The city never looked back, a spokeswoman said this week.

That was a smart call, we say.

From the earliest years of “Cops,” when the “bad boys, bad boys, whatcha gonna do?” theme music was as well known as “The Macarena,” criminologists were concerned about the show’s sensationalism.

A content analysis in 1994 found that “Cops” associated people of color with violent crime three times more than white people. And accurate portrayal of young Black men as some of society’s hardest-hit crime victims? Forget about it.

In 2012, the killing of Black teenager Trayvon Martin helped launch a grassroots “Drop Cops” movement. Ultimately, Fox did drop the show, in 2013.

Fast forward to this year, and reaction to Floyd’s killing moved at relative hyperspeed. Paramount Network (formerly Spike) canceled “Cops” within a few weeks.

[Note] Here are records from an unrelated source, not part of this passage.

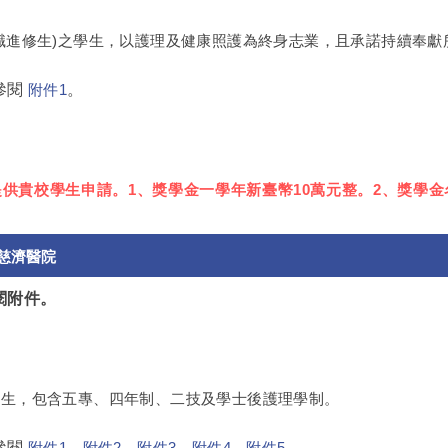
職進修生)之學生，以護理及健康照護為終身志業，且承諾持續奉獻
參閱
。
附件1
0日提供貴校學生申請。1、獎學金一學年新臺幣10萬元整。2、獎
慈濟醫院
參閱附件。
學生，包含五專、四年制、二技及學士後護理學制。
參閱
。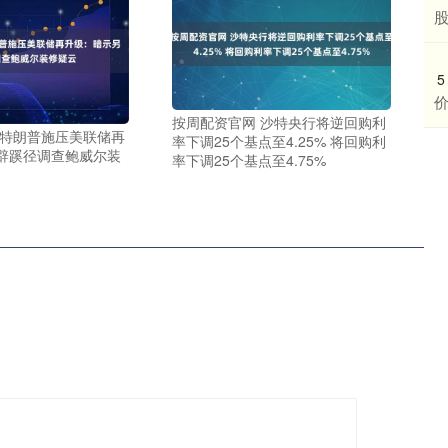
股
5
价
按周配资官网 沙特央行将逆回购利
 特朗普施压美联储再
率下调25个基点至4.25% 将回购利
辟蹊径调查鲍威尔装
率下调25个基点至4.75%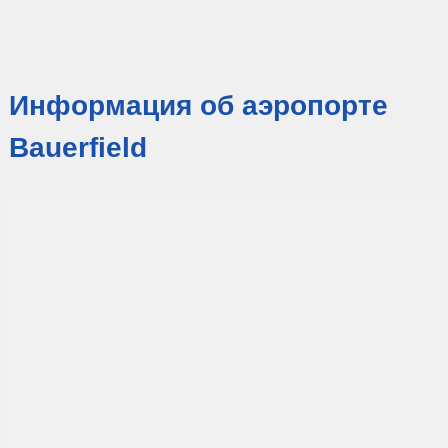
Информация об аэропорте
Bauerfield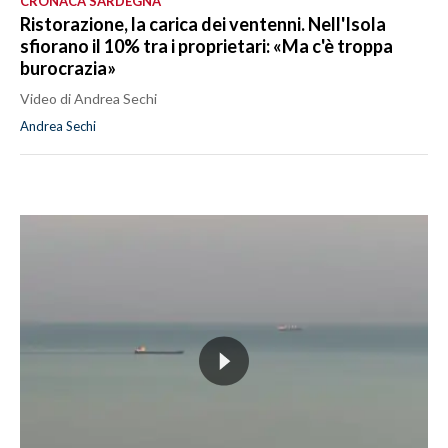
CRONACA SARDEGNA
Ristorazione, la carica dei ventenni. Nell'Isola
sfiorano il 10% tra i proprietari: «Ma c'è troppa
burocrazia»
Video di Andrea Sechi
Andrea Sechi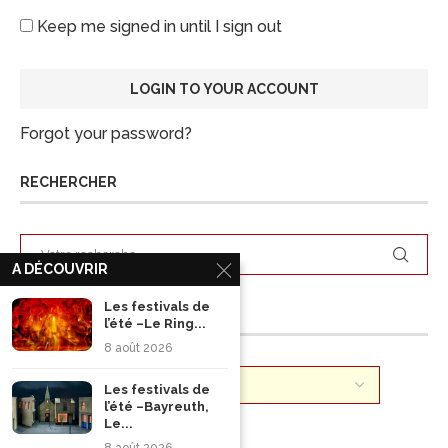
Keep me signed in until I sign out
Forgot your password?
RECHERCHER
A DÉCOUVRIR
Les festivals de
ARCHIVES
l’été –Le Ring...
8 août 2026
Les festivals de
l’été –Bayreuth,
Le...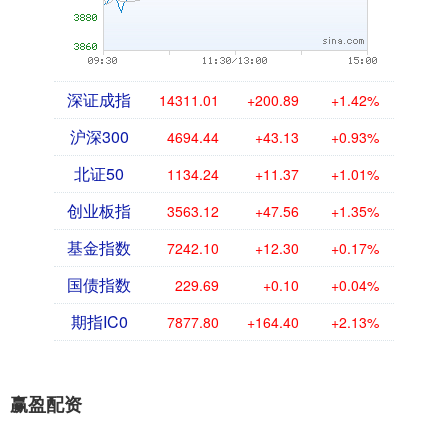
深证成指
14311.01
+200.89
+1.42%
沪深300
4694.44
+43.13
+0.93%
北证50
1134.24
+11.37
+1.01%
创业板指
3563.12
+47.56
+1.35%
基金指数
7242.10
+12.30
+0.17%
国债指数
229.69
+0.10
+0.04%
期指IC0
7877.80
+164.40
+2.13%
赢盈配资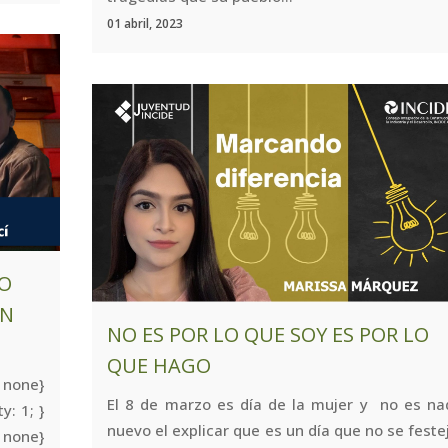
01 abril, 2023
MO
ÓN
NO ES POR LO QUE SOY ES POR LO
QUE HAGO
 none}
El 8 de marzo es día de la mujer y no es na
y: 1; }
nuevo el explicar que es un día que no se feste
 none}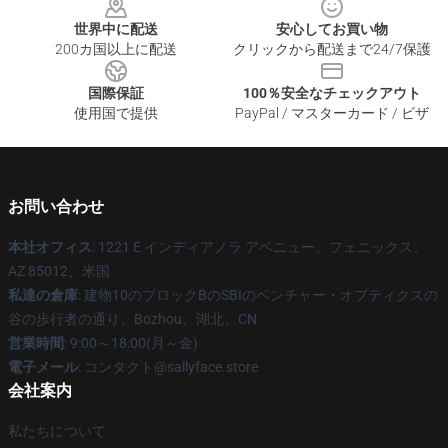
世界中に配送
安心してお買い物
200カ国以上に配送
クリックから配送まで24/7保護
国際保証
100％安全なチェックアウト
使用国で提供
PayPal / マスターカード / ビザ
お問い合わせ
本社オフィス
: 1221 E インディアノラ アベニュー、フェニックス、
AZ 85012、米国
私達の倉庫
: 建物10のブロックBのSBIのベンチャー・オプティクスの
谷の歩行者の通り、Bozhou、湖北、CN
営業時間
: 9:00～18:00(月～金)
電子メール
: コンタクト@sallyface.store
会社案内
私たちについて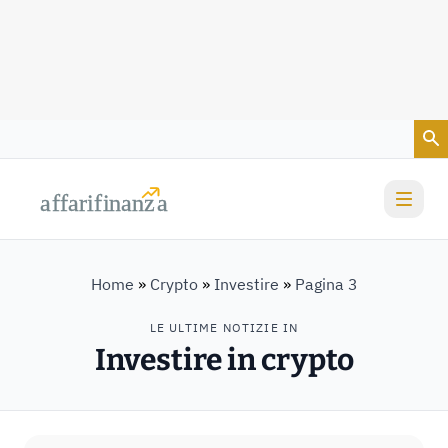
Vai al contenuto
a
a
f
f
farif
farif
i
i
nanz
nanz
a
a
Home
»
Crypto
»
Investire
»
Pagina 3
LE ULTIME NOTIZIE IN
Investire in crypto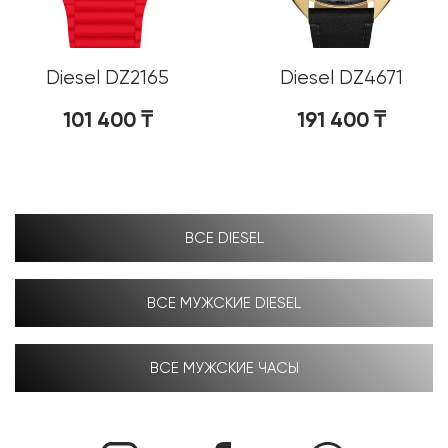
Diesel DZ2165
Diesel DZ4671
101 400
₸
191 400
₸
ВСЕ DIESEL
ВСЕ МУЖСКИЕ DIESEL
ВСЕ МУЖСКИЕ ЧАСЫ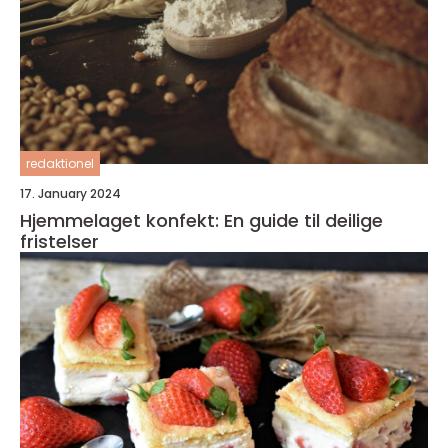
redaktionel
17. January 2024
Hjemmelaget konfekt: En guide til deilige
fristelser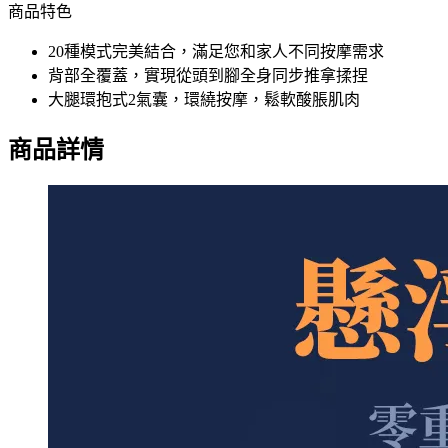
商品特色
20種模式完美結合，滿足您和家人不同按摩需求
背部全覆蓋，實現從頭到腳全身同步推拿揉捏
大腿環抱式2氣囊，環繞按摩，鬆軟酸脹肌肉
商品詳情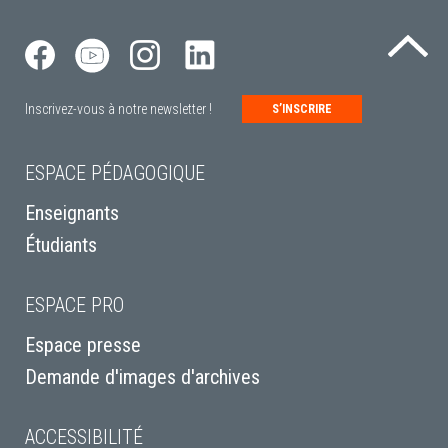
Re
Inscrivez-vous à notre newsletter !
S’INSCRIRE
ESPACE PÉDAGOGIQUE
Enseignants
Étudiants
ESPACE PRO
Espace presse
Demande d'images d'archives
ACCESSIBILITÉ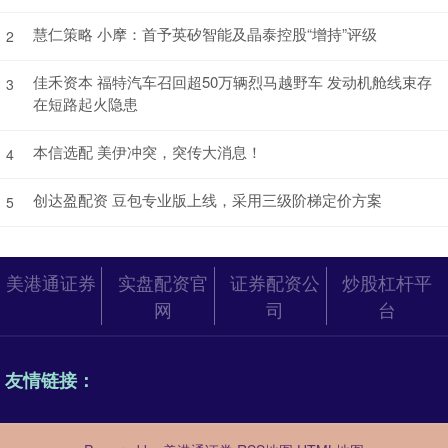
慧仁策略 小摩：首予英矽智能及晶泰控股“增持”评级
2
佳禾资本 福特汽车召回超50万辆烈马越野车 发动机舱线束存
3
在短路起火隐患
本信选配 美伊冲突，突传大消息！
4
创达盈配资 豆包专业版上线，采用三级阶梯定价方案
5
美港通证券
实盘配资官
证券配资公
炒股杠杆平
网
司
台
友情链接：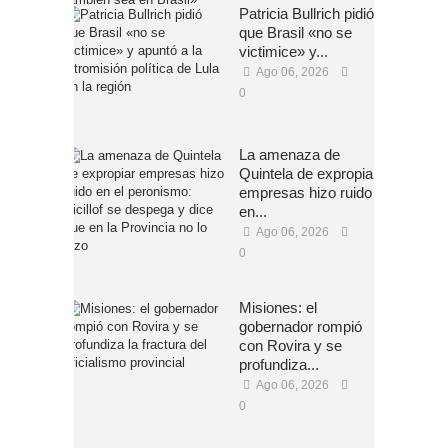
Patricia Bullrich pidió
que Brasil «no se
victimice» y...
Ago 06, 2026
0
La amenaza de
Quintela de expropiar
empresas hizo ruido
en...
Ago 06, 2026
0
Misiones: el
gobernador rompió
con Rovira y se
profundiza...
Ago 06, 2026
0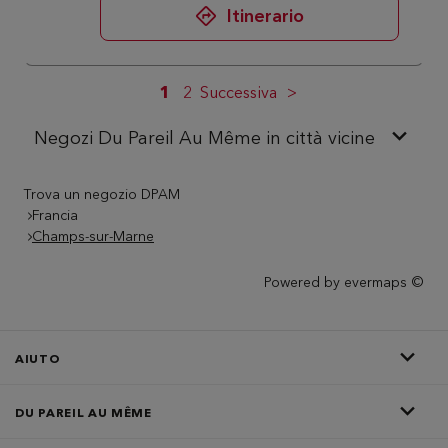
Itinerario
1
2
Successiva
Negozi Du Pareil Au Même in città vicine
Trova un negozio DPAM
Francia
Champs-sur-Marne
Powered by
evermaps ©
AIUTO
DU PAREIL AU MÊME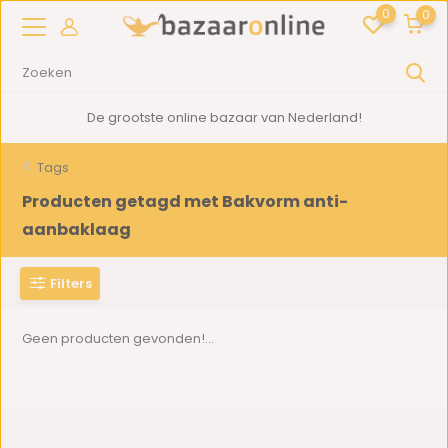
0
0
De grootste online bazaar van Nederland!
Tags
Producten getagd met Bakvorm anti-
aanbaklaag
Filters
Geen producten gevonden!...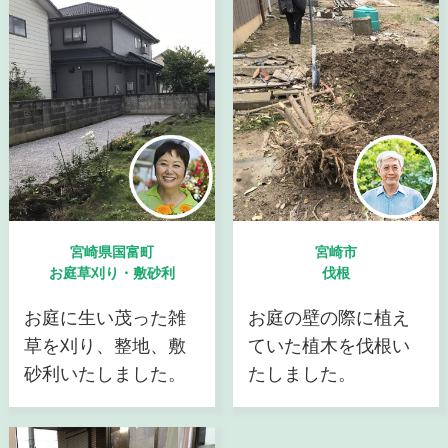
宮崎県国富町
宮崎市
お庭草刈り・敷砂利
伐根
お庭に生い茂った雑
お庭の壁の際に植え
草を刈り、整地、敷
ていた植木を伐根い
砂利いたしました。
たしました。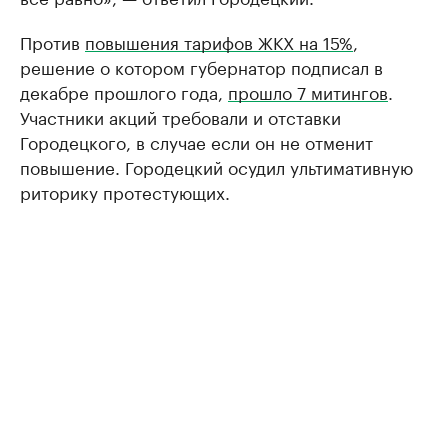
Против
повышения тарифов ЖКХ на 15%
,
решение о котором губернатор подписал в
декабре прошлого года,
прошло 7 митингов
.
Участники акций требовали и отставки
Городецкого, в случае если он не отменит
повышение. Городецкий осудил ультимативную
риторику протестующих.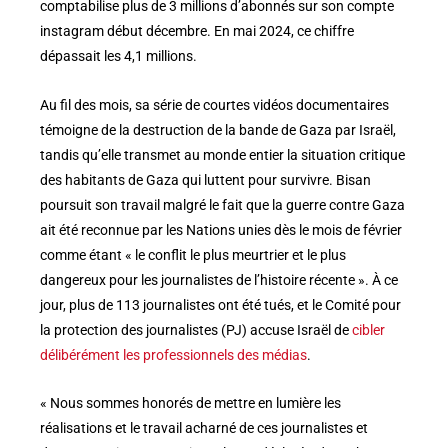
comptabilise plus de 3 millions d’abonnés sur son compte
instagram début décembre. En mai 2024, ce chiffre
dépassait les 4,1 millions.
Au fil des mois, sa série de courtes vidéos documentaires
témoigne de la destruction de la bande de Gaza par Israël,
tandis qu’elle transmet au monde entier la situation critique
des habitants de Gaza qui luttent pour survivre. Bisan
poursuit son travail malgré le fait que la guerre contre Gaza
ait été reconnue par les Nations unies dès le mois de février
comme étant « le conflit le plus meurtrier et le plus
dangereux pour les journalistes de l’histoire récente ». À ce
jour, plus de 113 journalistes ont été tués, et le Comité pour
la protection des journalistes (PJ) accuse Israël de
cibler
délibérément les professionnels des médias
.
« Nous sommes honorés de mettre en lumière les
réalisations et le travail acharné de ces journalistes et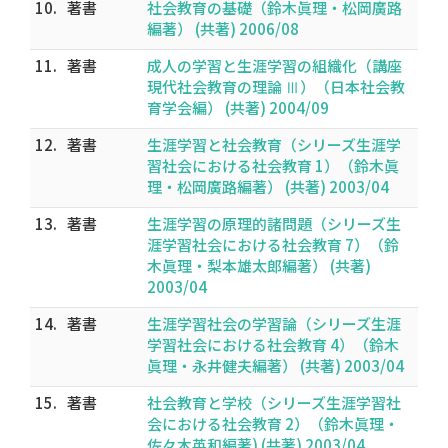
10.
著書
社会教育の基礎（鈴木眞理・松岡廣路
編著） (共著) 2006/08
11.
著書
成人の学習と生涯学習の組織化（講座
現代社会教育の理論 Ⅲ）（日本社会教
育学会編） (共著) 2004/09
12.
著書
生涯学習と社会教育（シリーズ生涯学
習社会における社会教育 1）（鈴木眞
理・松岡廣路編著） (共著) 2003/04
13.
著書
生涯学習の原理的諸問題（シリーズ生
涯学習社会における社会教育 7）（鈴
木眞理・梨本雄太郎編著） (共著)
2003/04
14.
著書
生涯学習社会の学習論（シリーズ生涯
学習社会における社会教育 4）（鈴木
眞理・永井健夫編著） (共著) 2003/04
15.
著書
社会教育と学校（シリーズ生涯学習社
会における社会教育 2）（鈴木眞理・
佐々木英和編著) (共著) 2003/04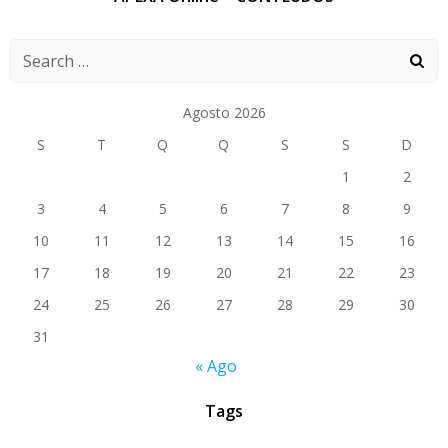
Agosto 2026
S
T
Q
Q
S
S
D
1
2
3
4
5
6
7
8
9
10
11
12
13
14
15
16
17
18
19
20
21
22
23
24
25
26
27
28
29
30
31
« Ago
Tags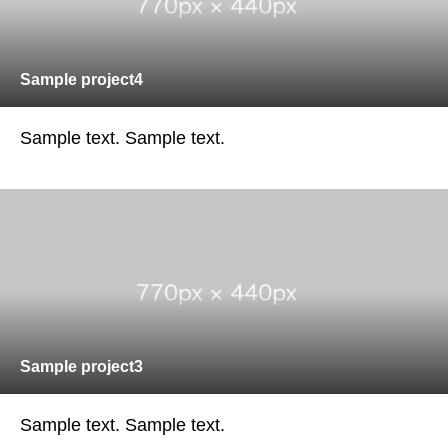
Sample project4
Sample text. Sample text.
Sample project3
Sample text. Sample text.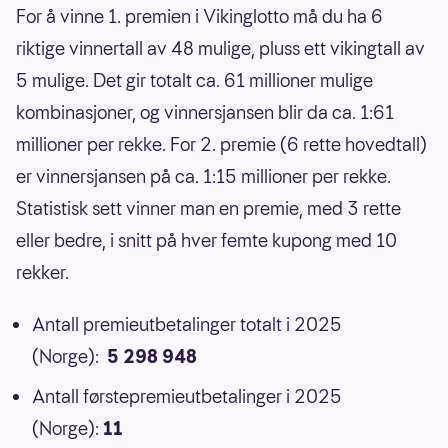
For å vinne 1. premien i Vikinglotto må du ha 6
riktige vinnertall av 48 mulige, pluss ett vikingtall av
5 mulige. Det gir totalt ca. 61 millioner mulige
kombinasjoner, og vinnersjansen blir da ca. 1:61
millioner per rekke. For 2. premie (6 rette hovedtall)
er vinnersjansen på ca. 1:15 millioner per rekke.
Statistisk sett vinner man en premie, med 3 rette
eller bedre, i snitt på hver femte kupong med 10
rekker.
Antall premieutbetalinger totalt i 2025
(Norge):
5 298 948
Antall førstepremieutbetalinger i 2025
(Norge):
11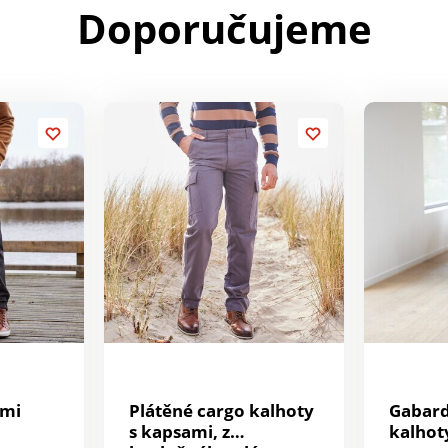
Doporučujeme
ami
Plátěné cargo kalhoty
Gabard
s kapsami, z
kalhot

Among the refinements during “Cops” long run was a more even-handed treatment of people of color, according to its producers and supporters. In recent years, “the show became more about interactions with people and story driven, not so much of the pursuits and action stuff,” Troyer said.

Even so, a podcast last year called “Running from Cops,” based on an 18-month investigation, found that “Cops” manipulates suspects to participate, presents a distorted picture of crime in America and misrepresents the nature of police work.

At a time like this, what law enforcers really need is for the community to see them doing everyday, not-made-for-TV acts of public service. People need to see National Night Out neighborhood barbecues, and Shop with a Cop outreach to needy families. They need to see school resource officers interacting positively with kids.

Though it can’t be quantified in television ratings, rebuilding public trust is every bit as important as taking down bad guys.